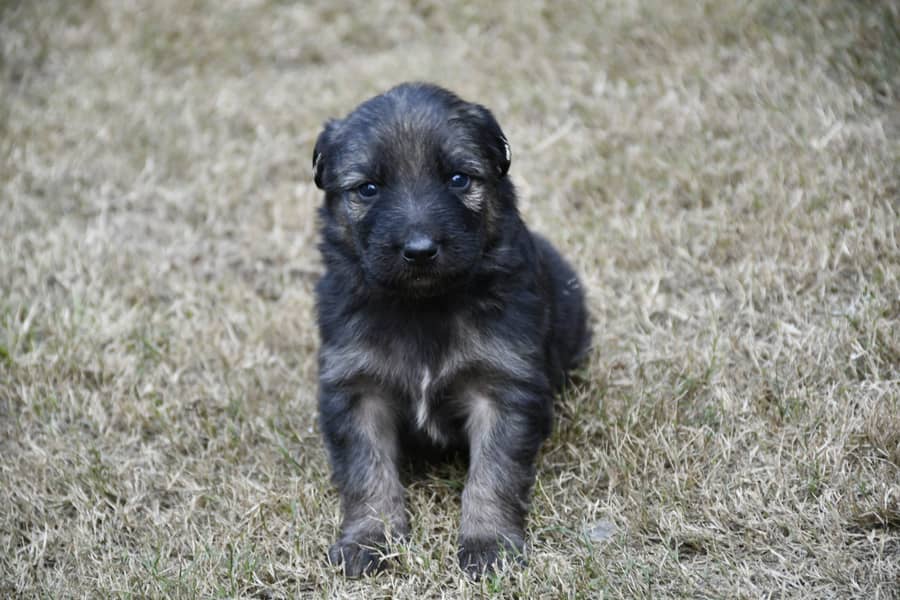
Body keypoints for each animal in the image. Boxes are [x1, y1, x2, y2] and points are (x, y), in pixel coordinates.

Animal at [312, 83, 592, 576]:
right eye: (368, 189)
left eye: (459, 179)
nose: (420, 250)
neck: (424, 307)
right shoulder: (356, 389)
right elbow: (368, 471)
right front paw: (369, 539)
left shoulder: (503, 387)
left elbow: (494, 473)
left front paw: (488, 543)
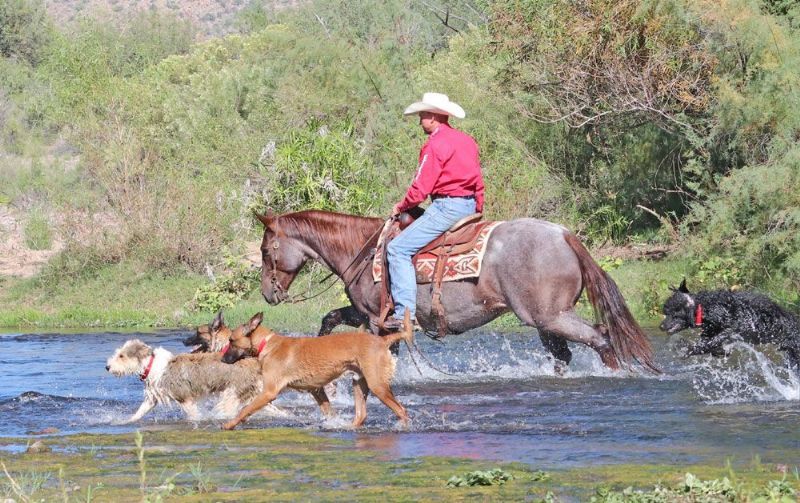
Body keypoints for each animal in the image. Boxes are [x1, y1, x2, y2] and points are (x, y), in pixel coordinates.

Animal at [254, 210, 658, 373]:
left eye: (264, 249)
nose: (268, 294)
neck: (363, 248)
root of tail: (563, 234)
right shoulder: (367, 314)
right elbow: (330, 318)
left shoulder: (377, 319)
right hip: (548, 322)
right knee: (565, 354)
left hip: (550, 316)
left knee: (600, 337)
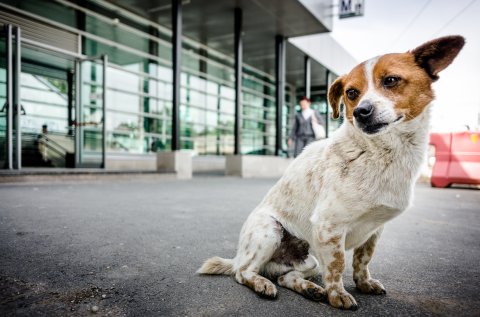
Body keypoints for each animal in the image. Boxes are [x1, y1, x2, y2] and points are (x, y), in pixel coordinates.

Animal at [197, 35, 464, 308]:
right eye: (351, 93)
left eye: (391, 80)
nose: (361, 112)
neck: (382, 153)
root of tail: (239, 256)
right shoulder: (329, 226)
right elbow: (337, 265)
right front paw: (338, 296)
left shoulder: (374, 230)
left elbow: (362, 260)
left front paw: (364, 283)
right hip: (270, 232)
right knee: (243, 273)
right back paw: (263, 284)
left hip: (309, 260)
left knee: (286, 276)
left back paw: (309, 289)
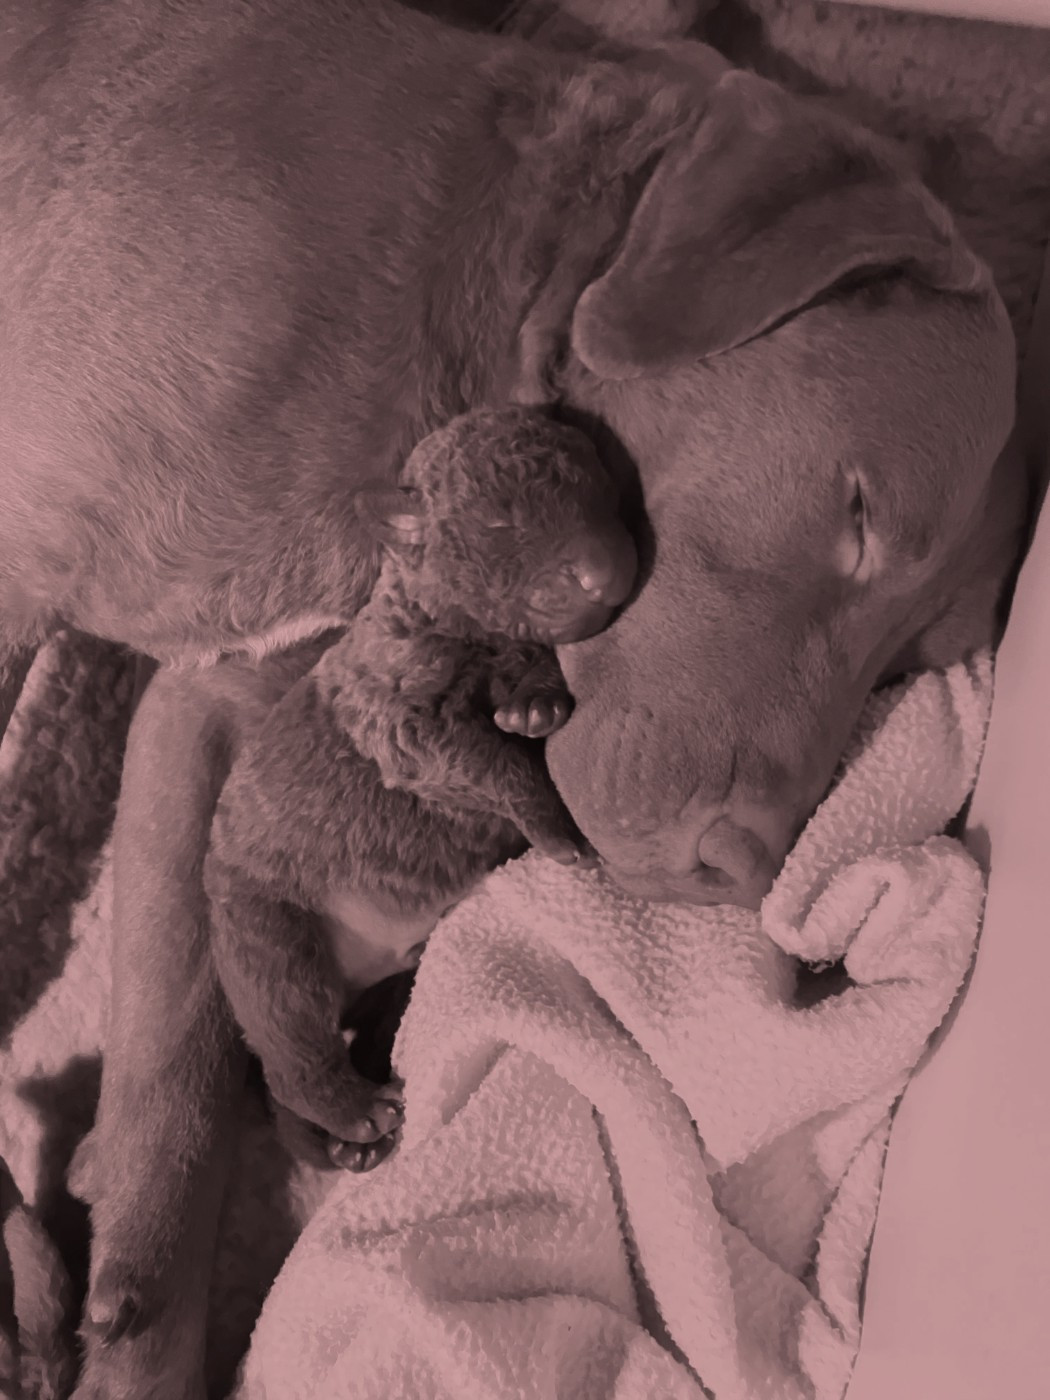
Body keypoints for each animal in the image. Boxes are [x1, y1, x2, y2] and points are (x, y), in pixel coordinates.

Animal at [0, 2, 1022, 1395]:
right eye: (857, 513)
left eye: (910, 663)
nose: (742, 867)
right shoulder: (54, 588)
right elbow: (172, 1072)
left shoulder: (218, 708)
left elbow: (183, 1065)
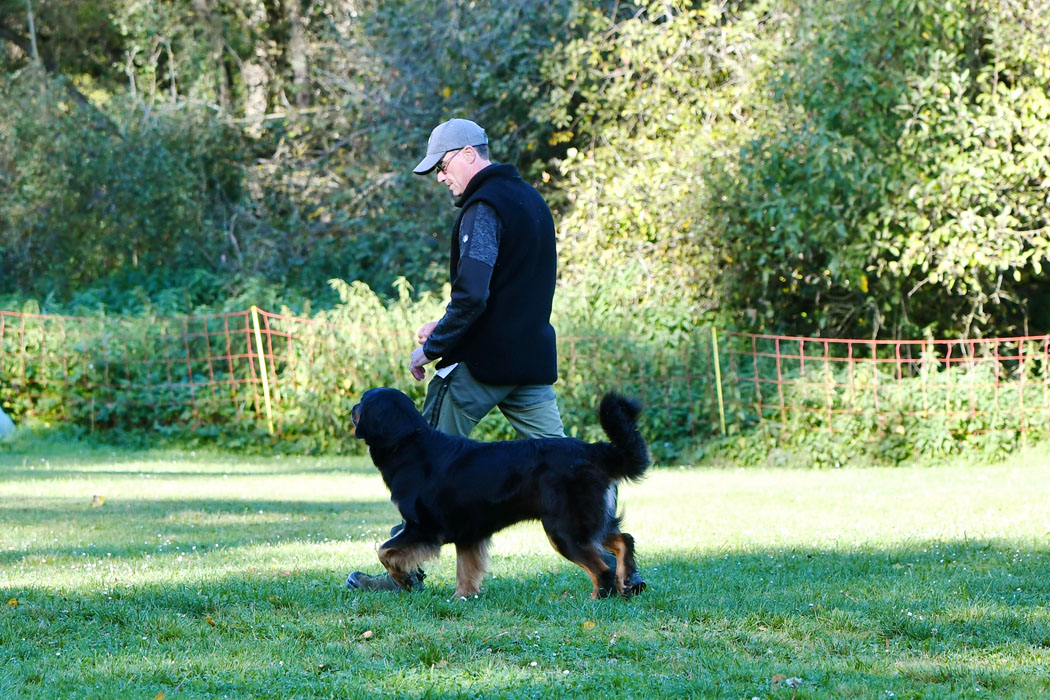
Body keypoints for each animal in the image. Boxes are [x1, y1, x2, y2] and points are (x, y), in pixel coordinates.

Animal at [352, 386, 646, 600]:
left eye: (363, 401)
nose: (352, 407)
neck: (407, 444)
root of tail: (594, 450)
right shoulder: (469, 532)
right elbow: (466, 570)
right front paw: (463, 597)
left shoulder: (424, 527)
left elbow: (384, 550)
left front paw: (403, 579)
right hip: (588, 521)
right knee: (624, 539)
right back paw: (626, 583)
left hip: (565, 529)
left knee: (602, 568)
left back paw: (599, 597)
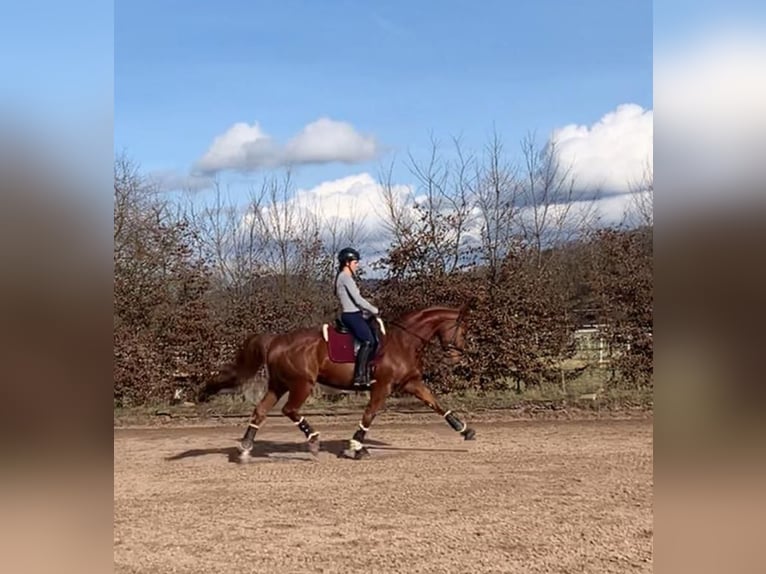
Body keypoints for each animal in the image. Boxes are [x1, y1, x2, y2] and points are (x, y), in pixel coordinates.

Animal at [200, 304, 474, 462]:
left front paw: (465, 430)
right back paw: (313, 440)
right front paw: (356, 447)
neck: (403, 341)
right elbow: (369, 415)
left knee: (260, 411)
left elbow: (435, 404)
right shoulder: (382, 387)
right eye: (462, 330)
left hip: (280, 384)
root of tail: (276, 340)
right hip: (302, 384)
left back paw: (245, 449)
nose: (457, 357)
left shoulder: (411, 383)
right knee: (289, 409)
########
* _Problem details_: Every line from the one containing "left elbow: (435, 404)" to the end of the material above must be written out exactly. Nothing else is wanted.

* _Response below_:
left elbow: (435, 404)
right shoulder: (382, 387)
right eye: (462, 330)
left hip: (280, 384)
root of tail: (276, 340)
right hip: (302, 384)
left back paw: (245, 449)
nose: (457, 357)
left shoulder: (411, 383)
right knee: (289, 409)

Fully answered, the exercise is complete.